Norton to Defend D.C. Marijuana Legalization, Certified for November Ballot, from Congressional Interference

Aug 6, 2014
Press Release

WASHINGTON, D.C. – After the District of Columbia Board of Elections today certified an initiative for the November ballot to legalize marijuana in D.C., Congresswoman Eleanor Holmes Norton (D-DC) said that she would fight any congressional attempt to block the District from voting on the initiative and, if it is approved by voters, implementing it.  The Office of Representative Andy Harris (R-MD), who sponsored a House-passed amendment to the fiscal year 2015 D.C. Appropriations bill that would block D.C. from using its local funds to decriminalize or legalize marijuana, told Roll Call that Harris would try to block legalization if the initiative appears on the ballot. 

“We will not let history repeat itself,” Norton said.  “Republicans tried to prevent D.C. from voting on an initiative in 1998 to legalize medical marijuana, and after voters approved it, blocked its implementation with an appropriations rider for more than 10 years.  We are not surprised that Republicans are threating to again use the power of the federal government to block the will of the voters of a local jurisdiction.  Many Republicans abandon their professed support of local control of local affairs when they have an opportunity to bully the residents of the District, who cannot hold them accountable at the ballot box.  We have already begun working with our allies to protect the will of D.C. voters.”

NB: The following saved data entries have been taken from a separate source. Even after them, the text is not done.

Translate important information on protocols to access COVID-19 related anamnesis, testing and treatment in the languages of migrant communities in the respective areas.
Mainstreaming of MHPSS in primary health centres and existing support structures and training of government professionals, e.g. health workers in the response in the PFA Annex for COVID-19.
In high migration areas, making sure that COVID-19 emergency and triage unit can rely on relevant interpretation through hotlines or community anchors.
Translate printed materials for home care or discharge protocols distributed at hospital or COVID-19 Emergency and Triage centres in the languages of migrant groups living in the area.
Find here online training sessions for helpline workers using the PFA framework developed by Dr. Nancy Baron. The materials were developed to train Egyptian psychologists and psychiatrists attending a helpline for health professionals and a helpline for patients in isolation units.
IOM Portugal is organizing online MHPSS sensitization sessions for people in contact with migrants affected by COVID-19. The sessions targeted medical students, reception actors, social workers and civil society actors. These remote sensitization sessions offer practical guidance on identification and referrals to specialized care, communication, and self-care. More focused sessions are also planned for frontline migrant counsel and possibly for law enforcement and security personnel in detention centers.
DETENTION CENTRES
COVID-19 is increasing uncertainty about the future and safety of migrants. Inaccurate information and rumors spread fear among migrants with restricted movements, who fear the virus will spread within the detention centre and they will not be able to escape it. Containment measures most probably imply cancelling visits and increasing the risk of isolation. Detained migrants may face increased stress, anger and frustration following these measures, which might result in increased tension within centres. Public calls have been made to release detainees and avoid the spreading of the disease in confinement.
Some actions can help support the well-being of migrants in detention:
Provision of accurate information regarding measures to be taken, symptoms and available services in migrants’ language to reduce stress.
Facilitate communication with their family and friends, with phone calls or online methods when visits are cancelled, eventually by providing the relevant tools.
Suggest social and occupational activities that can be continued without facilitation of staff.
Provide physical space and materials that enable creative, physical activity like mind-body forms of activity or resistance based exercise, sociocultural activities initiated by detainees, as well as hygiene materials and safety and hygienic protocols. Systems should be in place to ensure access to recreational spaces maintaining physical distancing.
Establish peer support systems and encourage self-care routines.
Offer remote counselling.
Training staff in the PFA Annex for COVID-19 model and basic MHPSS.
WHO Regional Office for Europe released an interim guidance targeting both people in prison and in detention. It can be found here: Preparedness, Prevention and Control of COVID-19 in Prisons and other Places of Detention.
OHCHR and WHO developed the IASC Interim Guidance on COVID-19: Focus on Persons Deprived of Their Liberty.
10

The Obama administration’s Statement of Administration Policy (SAP) on the House’s fiscal year 2015 D.C. Appropriations bill said it “strongly opposes” the bill’s prohibition on the District spending its own local funds to implement its local marijuana policies because it violates the “principle of States’ rights and of District home rule.”

This year, the D.C. government decriminalized marijuana to combat racial injustice.  A 2013 study by the American Civil Liberties Union of the Nation’s Capital found that, in the District of Columbia, where about half the residents are Black, Blacks are eight times more likely to be arrested for marijuana possession than non-Blacks, and in 2010, 91% of all marijuana arrests in D.C. were of Blacks. Twenty-three states have legalized medical marijuana, 18 states have decriminalized marijuana, and two states have legalized marijuana.  A February 2014 Pew Research Center poll found that 54% of Americans support marijuana legalization.